Items from a data source
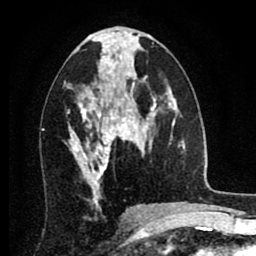
Breast MRI (dynamic contrast-enhanced), one axial slice. Position 42 of 80 along the scan axis. Cropped to one breast. Dynamic contrast-enhanced series, time point 2 of 8 at this slice position (early post-contrast). 1.5 T. TE 2.7 ms, TR 6.3 ms. 2 mm slice thickness. 256 × 256 image matrix. Female patient.
Outlined on this slice (semi-automatically segmented with operator editing):
- enhancing-tissue mask used for the functional tumour volume (all voxels passing the contrast-enhancement thresholds inside the analysis volume; usually the tumour): bounding box [x1, y1, x2, y2] px = [69, 86, 134, 186]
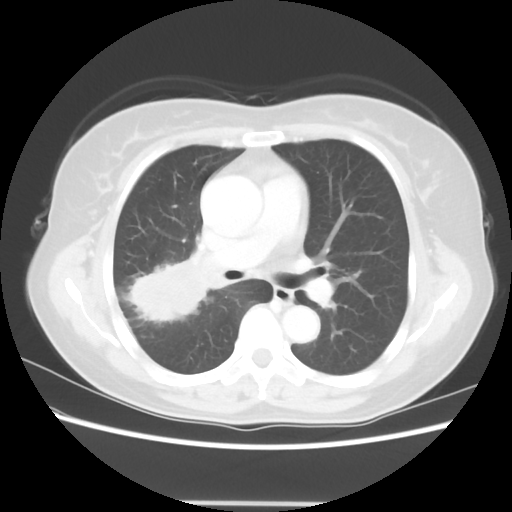
Chest CT, one axial slice; slice 35 of 56 in the series (ordered by position); reconstruction kernel STANDARD; lung window (W 1500 / L -600 HU); 5 mm slice thickness; 512 × 512 image matrix, field of view 360 × 360 mm. Female patient, age 55 years. From the clinical record (not read from this slice): clinical TNM (as recorded): T2 N1 M0.
Outlined on this slice (rectangle marked by the reading radiologist):
- lung tumour (recorded histology: adenocarcinoma): bounding box (x1, y1, x2, y2) in pixels: (123, 249, 225, 330)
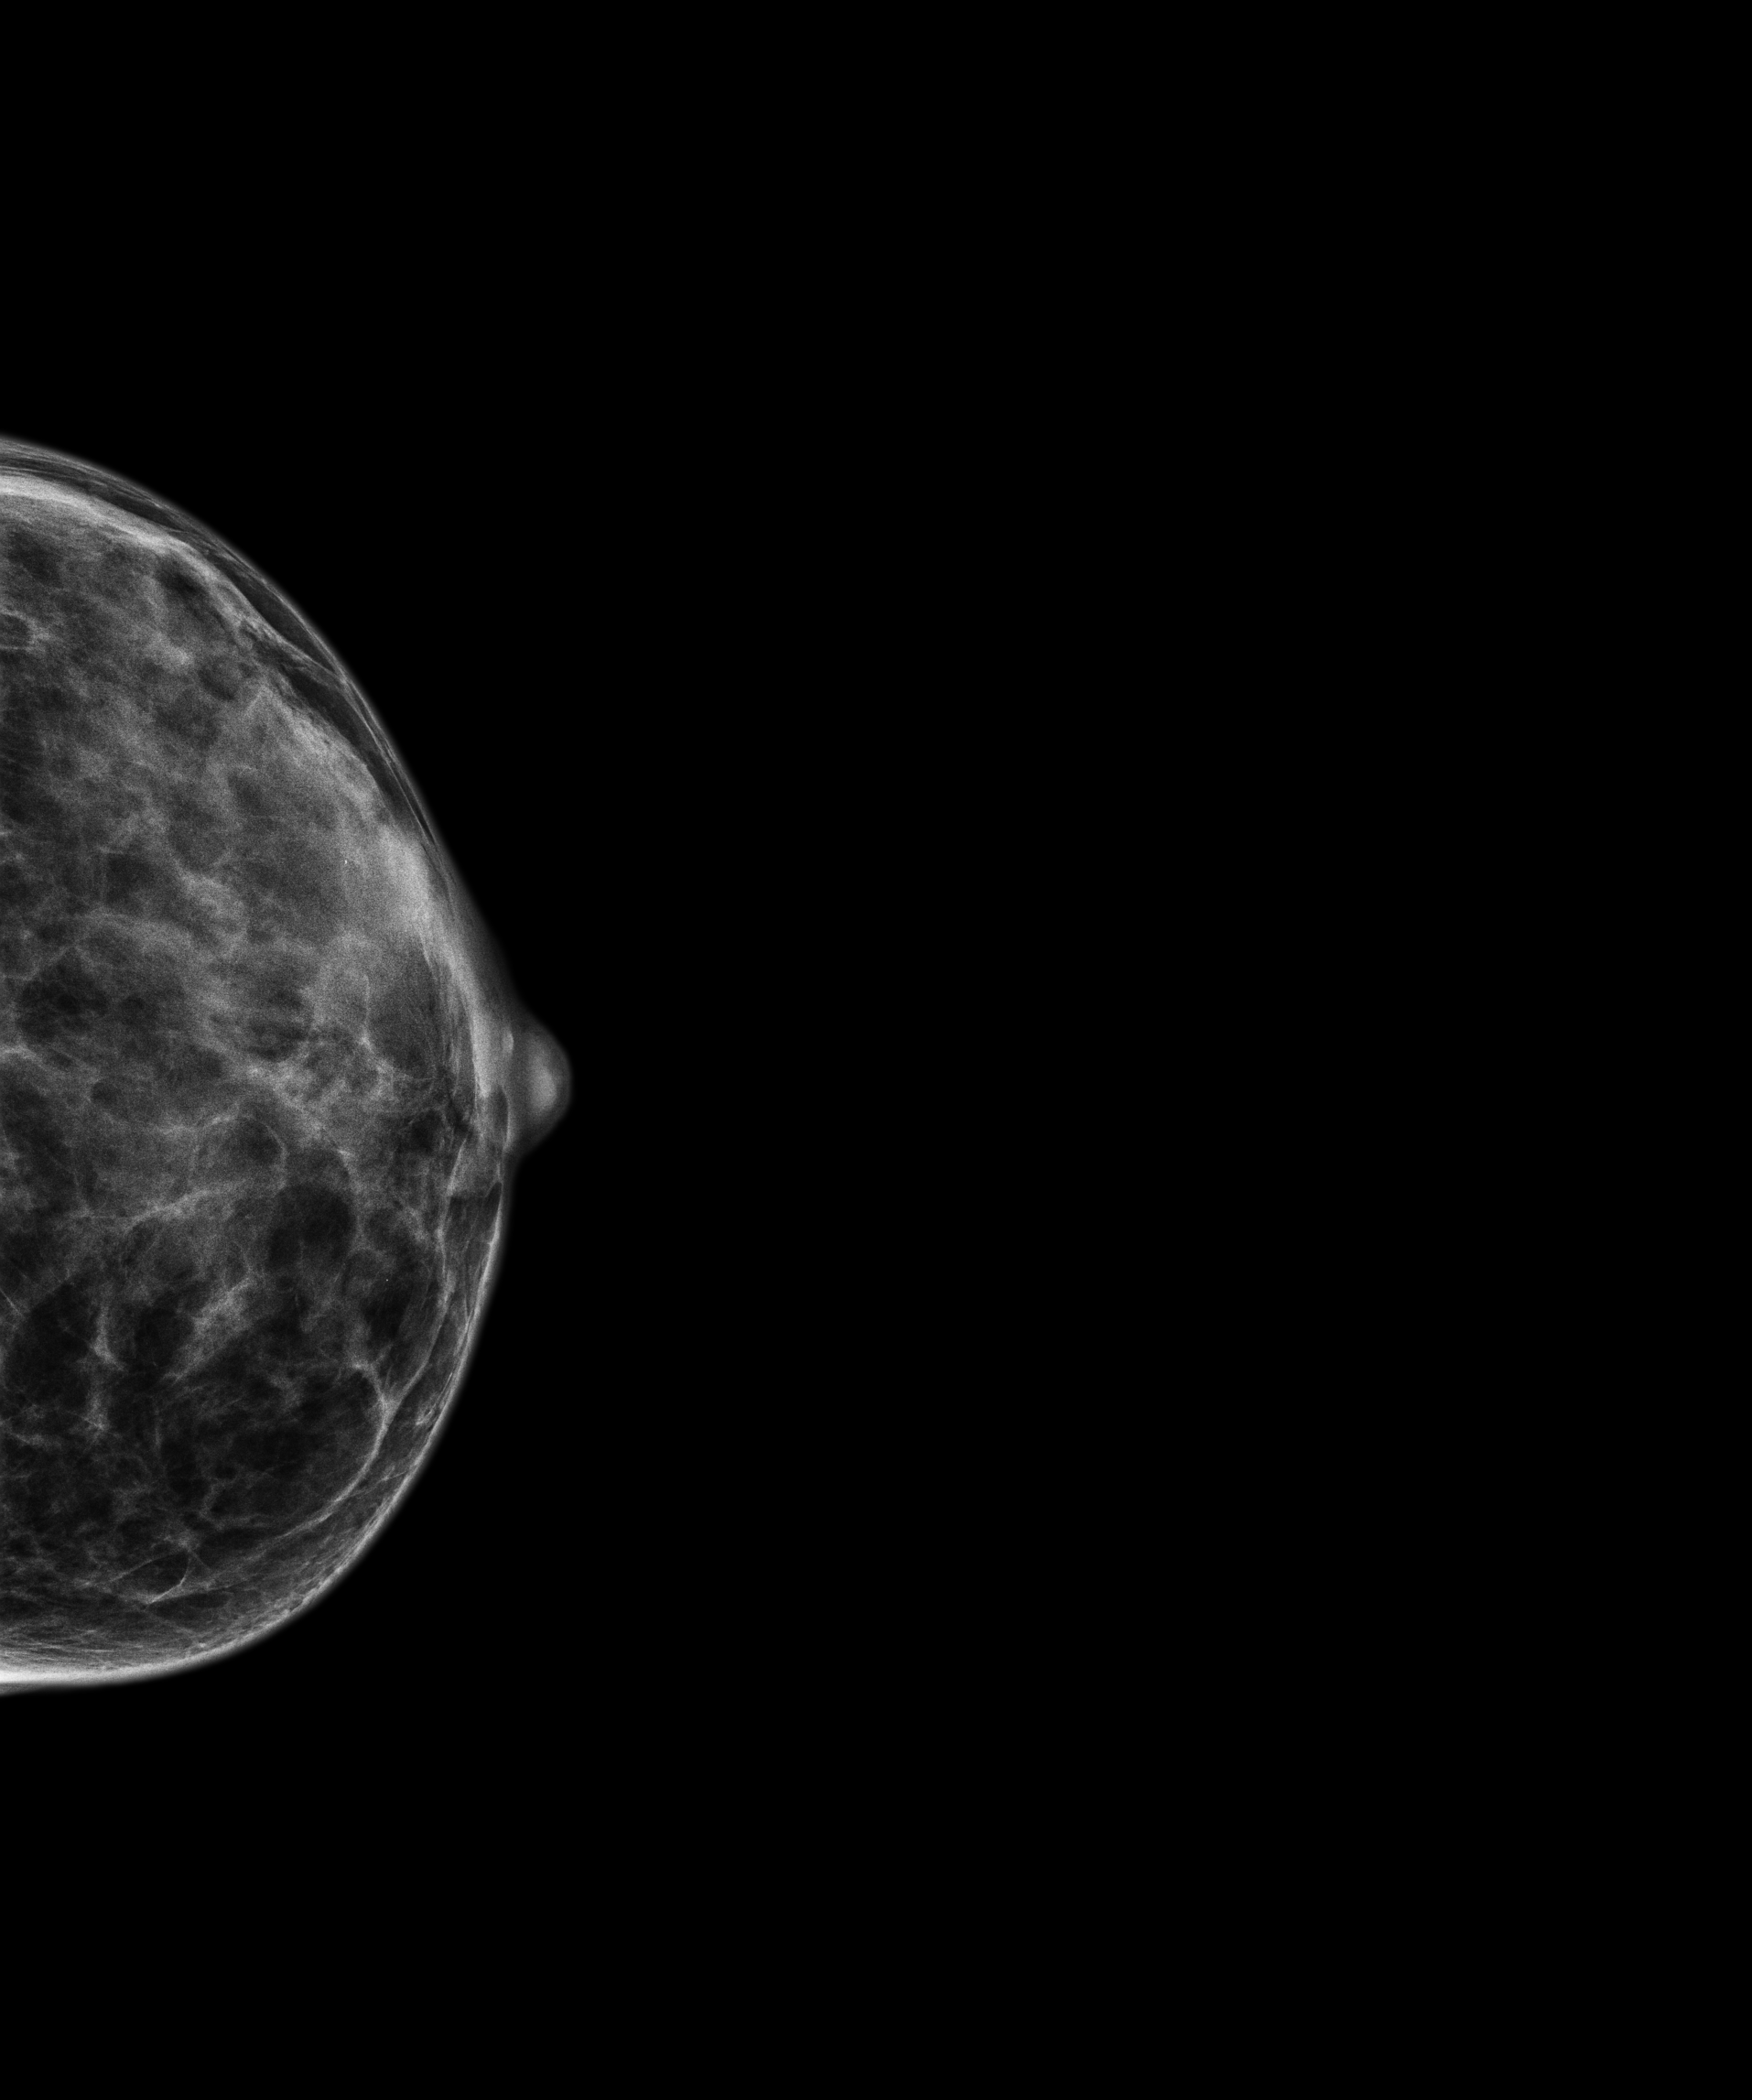
Annual screening mammography examination; compressed breast thickness 18.4 mm. Patient aged 54 years (female).
Image type: full-field digital mammogram. Breast: left. Projection: CC view. Breast density at the screening exam (both breasts): extremely dense (BI-RADS density category d). Final BI-RADS category for the screening round (tomosynthesis exam, both breasts): category 1. Recall: no recall after this screen.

§ **WORK ORDER**
Transcribe the data exactly and leave no picture in the copy.

§ **TASK RESULT**
Breast MRI (dynamic contrast-enhanced), one axial slice. Position 42 of 80 along the scan axis. Cropped to one breast. Dynamic contrast-enhanced series, time point 2 of 8 at this slice position (early post-contrast). 1.5 T. TE 2.7 ms, TR 6.3 ms. 2 mm slice thickness. 256 × 256 image matrix. Female patient.
Outlined on this slice (semi-automatically segmented with operator editing):
- enhancing-tissue mask used for the functional tumour volume (all voxels passing the contrast-enhancement thresholds inside the analysis volume; usually the tumour): bounding box [x1, y1, x2, y2] px = [69, 86, 134, 186]
Chest CT, one axial slice; slice 35 of 56 in the series (ordered by position); reconstruction kernel STANDARD; lung window (W 1500 / L -600 HU); 5 mm slice thickness; 512 × 512 image matrix, field of view 360 × 360 mm. Female patient, age 55 years. From the clinical record (not read from this slice): clinical TNM (as recorded): T2 N1 M0.
Outlined on this slice (rectangle marked by the reading radiologist):
- lung tumour (recorded histology: adenocarcinoma): bounding box (x1, y1, x2, y2) in pixels: (123, 249, 225, 330)
Annual screening mammography examination; compressed breast thickness 18.4 mm. Patient aged 54 years (female).
Image type: full-field digital mammogram. Breast: left. Projection: CC view. Breast density at the screening exam (both breasts): extremely dense (BI-RADS density category d). Final BI-RADS category for the screening round (tomosynthesis exam, both breasts): category 1. Recall: no recall after this screen.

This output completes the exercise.